Return a copy of every line in the data below that contains "nose".

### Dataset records
———
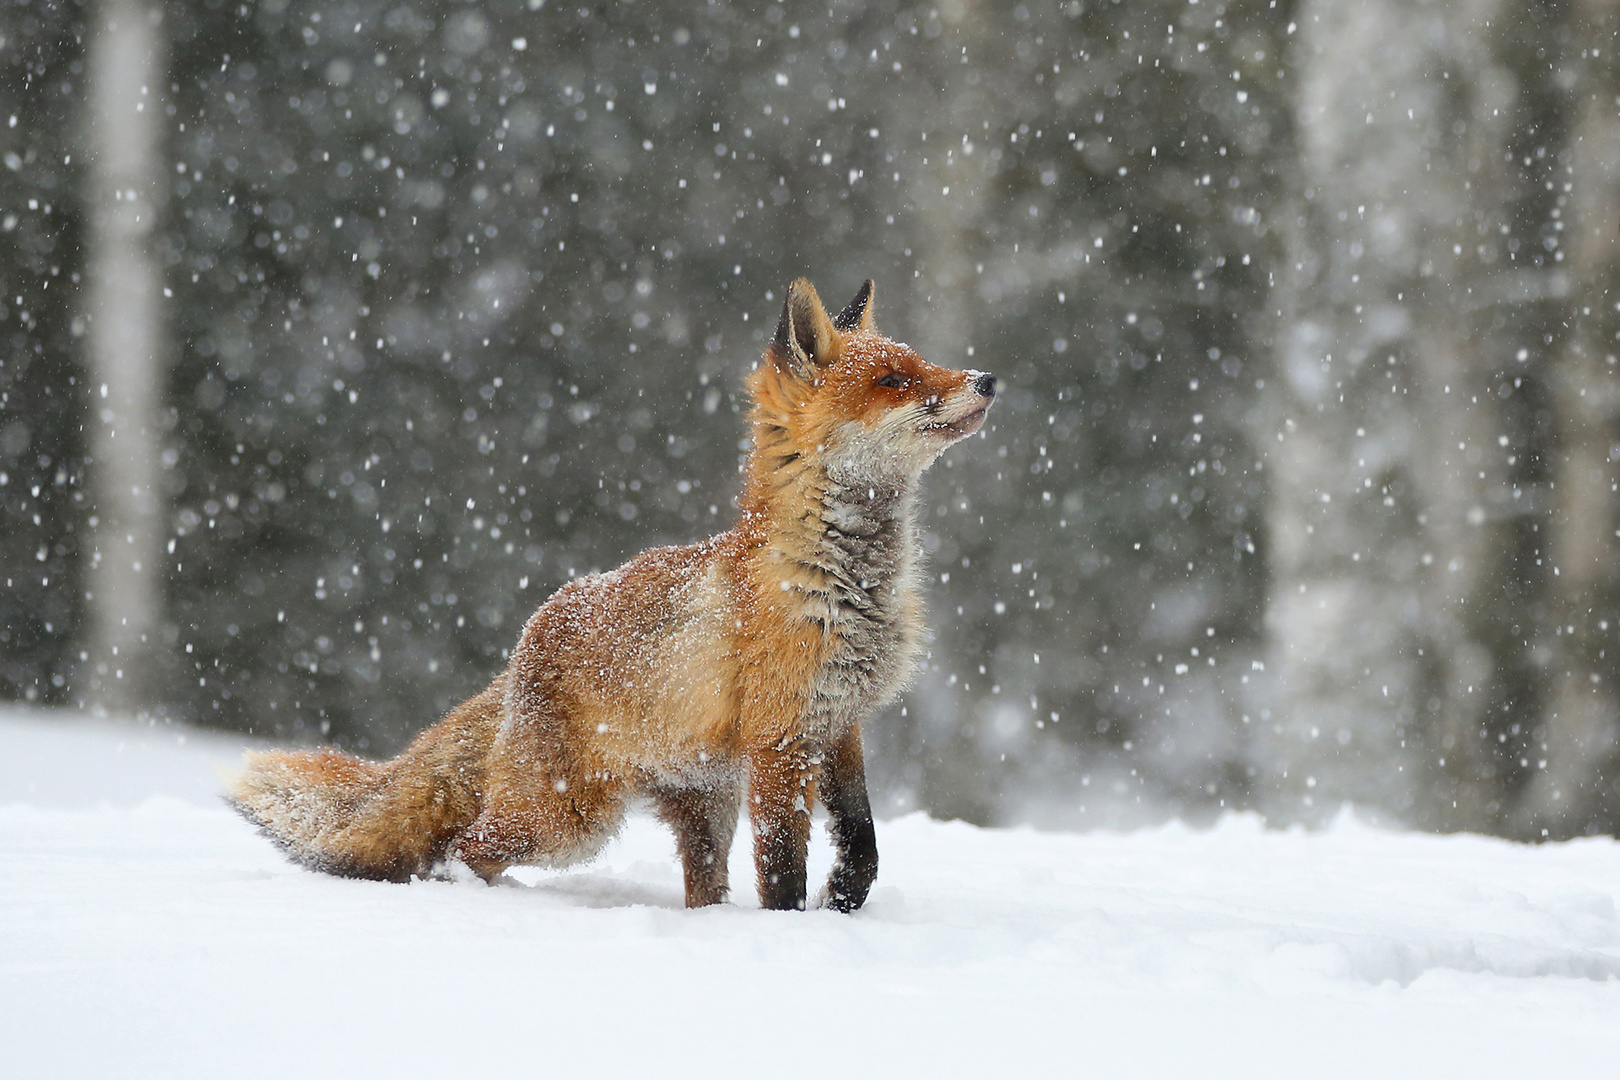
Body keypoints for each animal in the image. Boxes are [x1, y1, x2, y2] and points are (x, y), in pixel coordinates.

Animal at [225, 278, 984, 913]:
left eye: (922, 363)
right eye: (893, 380)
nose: (988, 379)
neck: (843, 583)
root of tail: (526, 643)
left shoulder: (840, 721)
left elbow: (863, 842)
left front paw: (842, 902)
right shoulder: (781, 737)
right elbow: (781, 866)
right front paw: (792, 928)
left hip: (703, 800)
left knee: (701, 885)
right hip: (566, 820)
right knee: (461, 849)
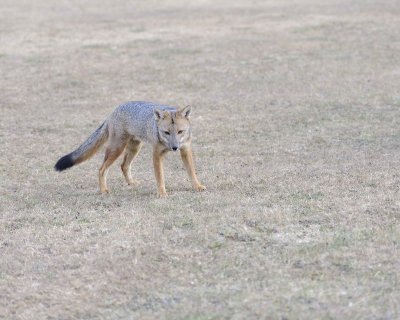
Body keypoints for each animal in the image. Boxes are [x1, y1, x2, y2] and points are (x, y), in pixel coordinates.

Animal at [54, 101, 206, 196]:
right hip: (117, 149)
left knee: (124, 165)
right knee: (102, 169)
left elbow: (191, 172)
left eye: (180, 132)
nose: (174, 147)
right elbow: (160, 177)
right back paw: (103, 190)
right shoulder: (157, 154)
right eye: (166, 133)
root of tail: (114, 110)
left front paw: (197, 186)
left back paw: (131, 182)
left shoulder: (185, 149)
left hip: (134, 147)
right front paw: (162, 193)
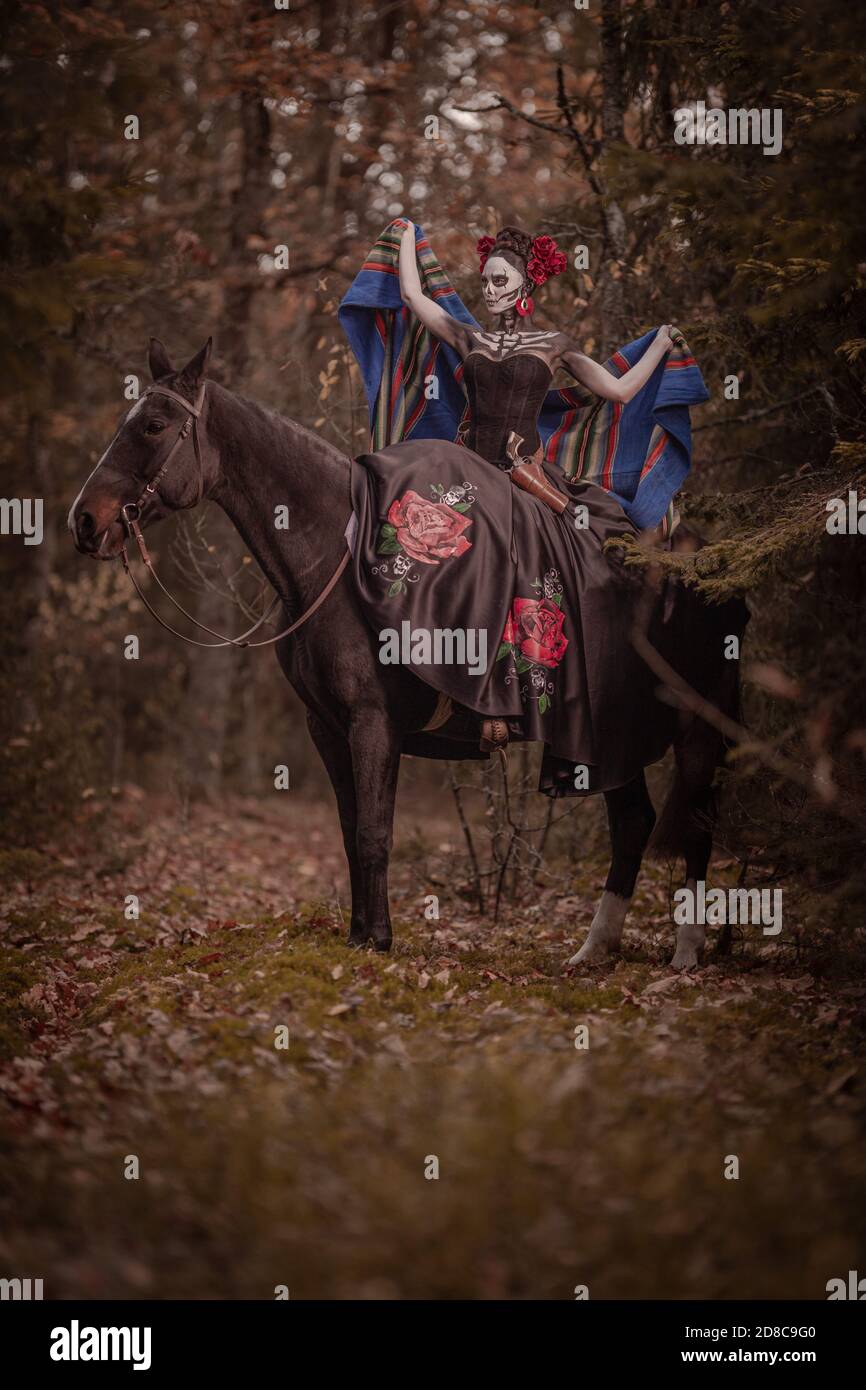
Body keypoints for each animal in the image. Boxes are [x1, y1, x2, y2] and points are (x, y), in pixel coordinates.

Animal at [69, 339, 745, 967]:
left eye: (153, 427)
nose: (84, 521)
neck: (331, 560)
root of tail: (708, 560)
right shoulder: (326, 726)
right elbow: (350, 834)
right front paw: (358, 935)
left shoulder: (373, 723)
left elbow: (374, 833)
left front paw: (379, 942)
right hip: (607, 738)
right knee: (633, 824)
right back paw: (594, 950)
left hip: (695, 726)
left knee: (697, 820)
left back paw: (685, 952)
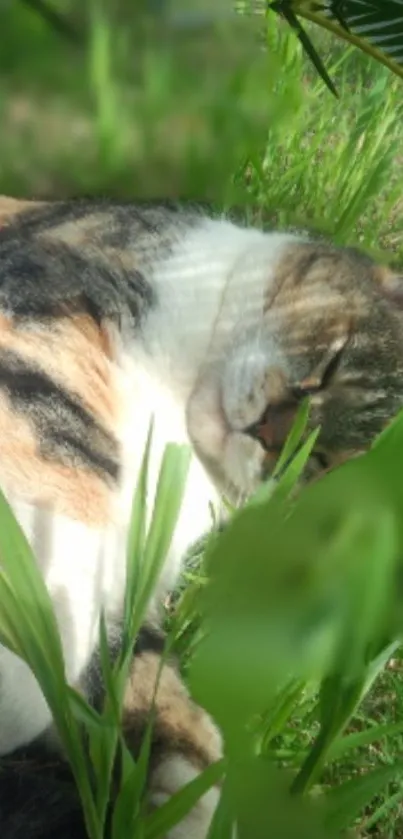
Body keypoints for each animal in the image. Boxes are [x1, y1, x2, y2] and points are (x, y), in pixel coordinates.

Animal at [0, 197, 403, 839]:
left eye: (324, 466)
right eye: (334, 362)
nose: (269, 430)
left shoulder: (135, 582)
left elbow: (147, 671)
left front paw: (190, 801)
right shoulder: (56, 294)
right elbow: (63, 431)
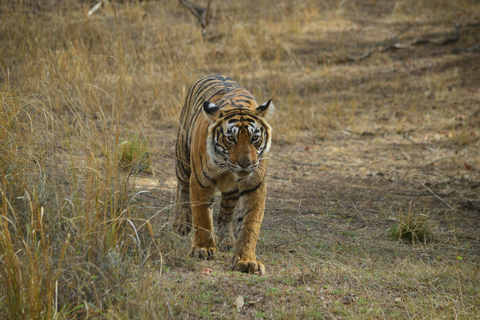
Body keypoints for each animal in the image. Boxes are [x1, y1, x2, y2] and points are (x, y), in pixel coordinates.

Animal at [172, 74, 274, 276]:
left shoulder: (255, 186)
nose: (245, 163)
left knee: (225, 214)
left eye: (255, 138)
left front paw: (247, 260)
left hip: (231, 192)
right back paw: (182, 223)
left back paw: (227, 240)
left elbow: (250, 225)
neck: (228, 168)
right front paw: (203, 249)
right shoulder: (200, 181)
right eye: (230, 139)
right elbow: (202, 216)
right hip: (183, 161)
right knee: (182, 189)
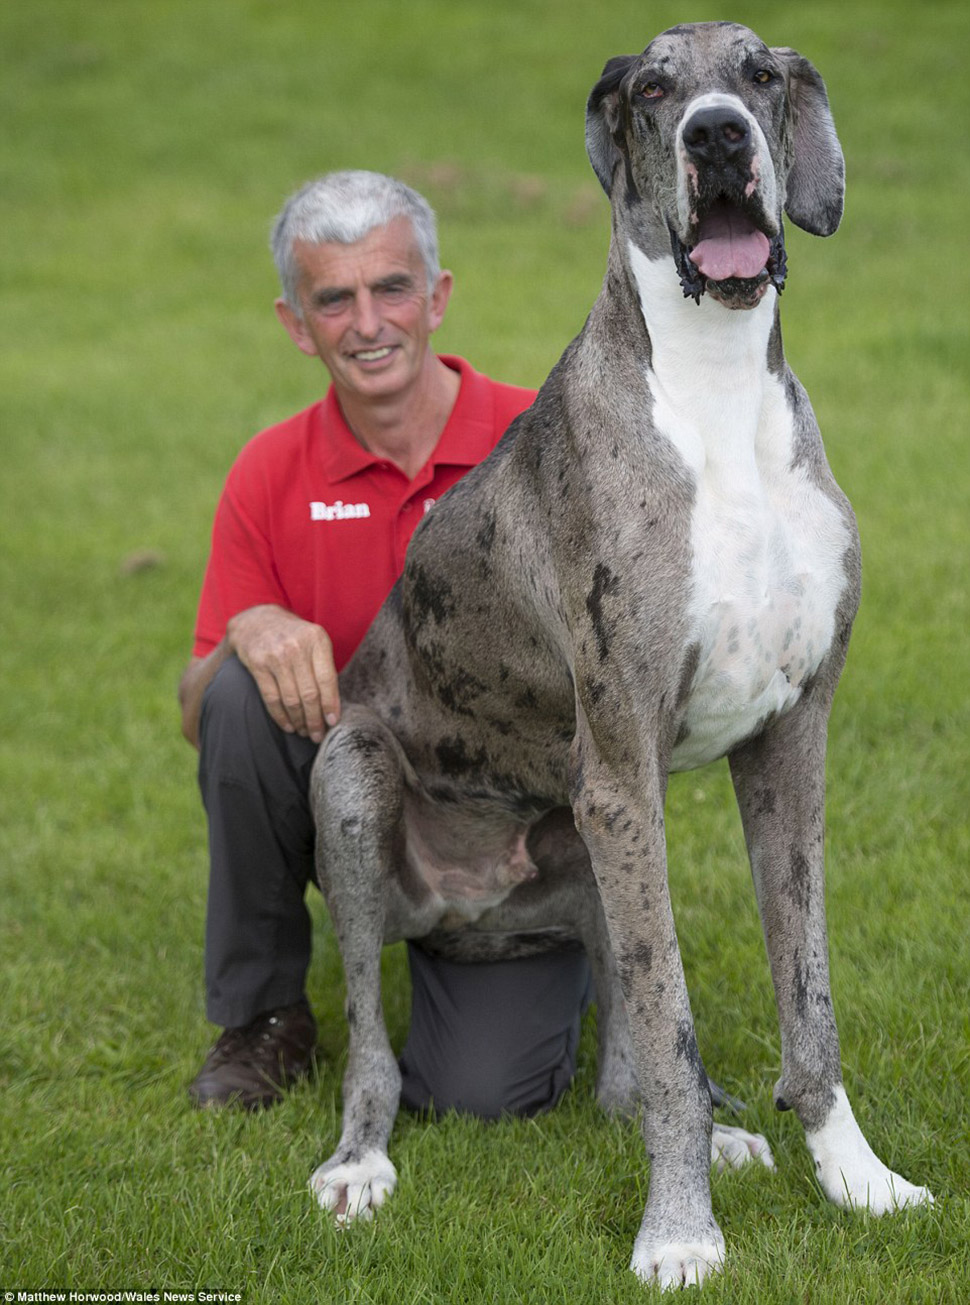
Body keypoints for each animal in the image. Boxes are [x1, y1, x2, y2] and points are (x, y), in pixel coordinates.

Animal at [306, 17, 929, 1284]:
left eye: (759, 75)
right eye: (650, 88)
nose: (718, 138)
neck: (714, 390)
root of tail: (464, 909)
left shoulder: (792, 744)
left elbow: (806, 1000)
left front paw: (855, 1177)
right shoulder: (622, 763)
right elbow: (671, 1014)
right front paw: (680, 1229)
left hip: (590, 846)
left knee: (621, 1067)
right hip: (349, 784)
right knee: (370, 1037)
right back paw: (360, 1162)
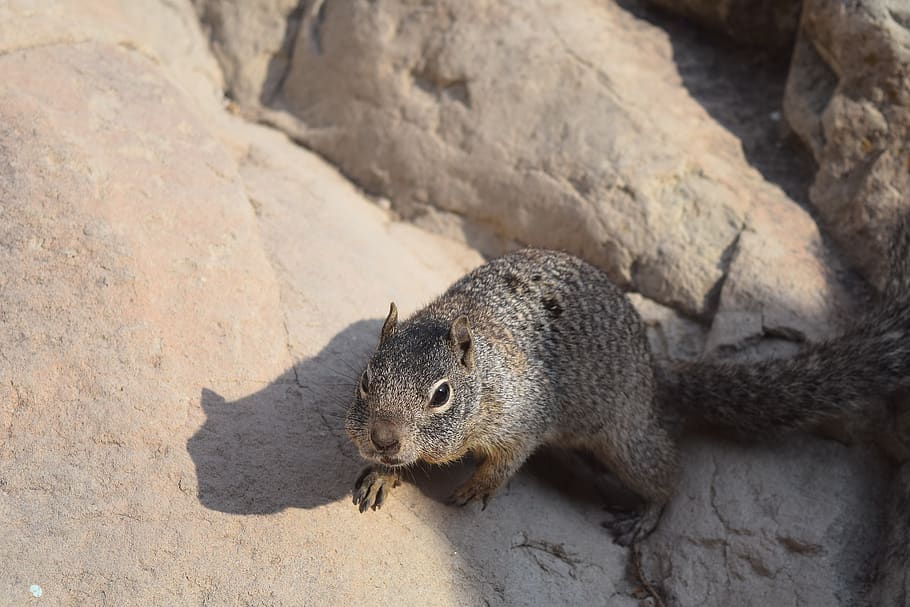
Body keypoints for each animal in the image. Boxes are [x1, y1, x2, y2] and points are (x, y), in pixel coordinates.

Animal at [344, 217, 910, 545]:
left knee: (668, 474)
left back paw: (645, 516)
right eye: (367, 380)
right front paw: (383, 474)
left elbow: (507, 461)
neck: (483, 374)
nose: (383, 438)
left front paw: (477, 487)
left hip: (625, 441)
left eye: (441, 394)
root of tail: (654, 373)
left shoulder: (522, 416)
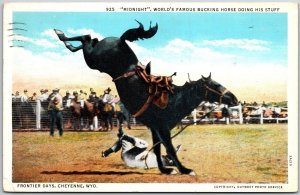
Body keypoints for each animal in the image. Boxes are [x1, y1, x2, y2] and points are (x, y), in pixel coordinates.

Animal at [54, 20, 239, 176]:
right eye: (216, 85)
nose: (235, 99)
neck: (174, 99)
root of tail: (121, 41)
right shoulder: (162, 129)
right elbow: (169, 148)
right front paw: (185, 170)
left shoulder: (155, 128)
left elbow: (158, 149)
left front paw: (165, 169)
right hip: (94, 60)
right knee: (86, 38)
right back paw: (61, 35)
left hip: (95, 59)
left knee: (91, 39)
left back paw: (67, 42)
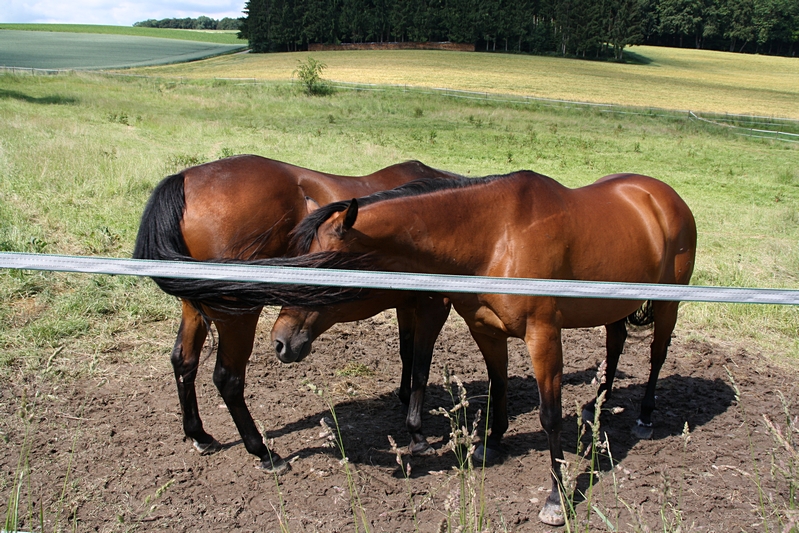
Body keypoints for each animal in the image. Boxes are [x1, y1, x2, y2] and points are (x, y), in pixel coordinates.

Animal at [132, 155, 456, 474]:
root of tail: (185, 179)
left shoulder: (408, 302)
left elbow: (407, 352)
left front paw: (404, 399)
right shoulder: (435, 303)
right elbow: (421, 365)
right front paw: (417, 433)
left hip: (196, 308)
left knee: (184, 361)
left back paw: (200, 435)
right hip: (237, 315)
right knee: (228, 378)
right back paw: (264, 453)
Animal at [276, 171, 700, 524]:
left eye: (322, 266)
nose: (281, 340)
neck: (497, 237)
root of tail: (664, 196)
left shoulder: (544, 336)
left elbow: (549, 417)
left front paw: (556, 498)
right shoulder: (486, 331)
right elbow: (499, 388)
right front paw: (491, 443)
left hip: (668, 305)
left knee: (657, 355)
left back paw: (645, 416)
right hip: (615, 303)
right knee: (615, 343)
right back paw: (597, 403)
———
### OUTPUT OF THE EXERCISE
nose: (988, 379)
nose: (174, 147)
nose: (84, 521)
nose: (269, 430)
nose: (245, 163)
nose: (718, 138)
nose: (383, 438)
nose: (235, 99)
nose: (281, 340)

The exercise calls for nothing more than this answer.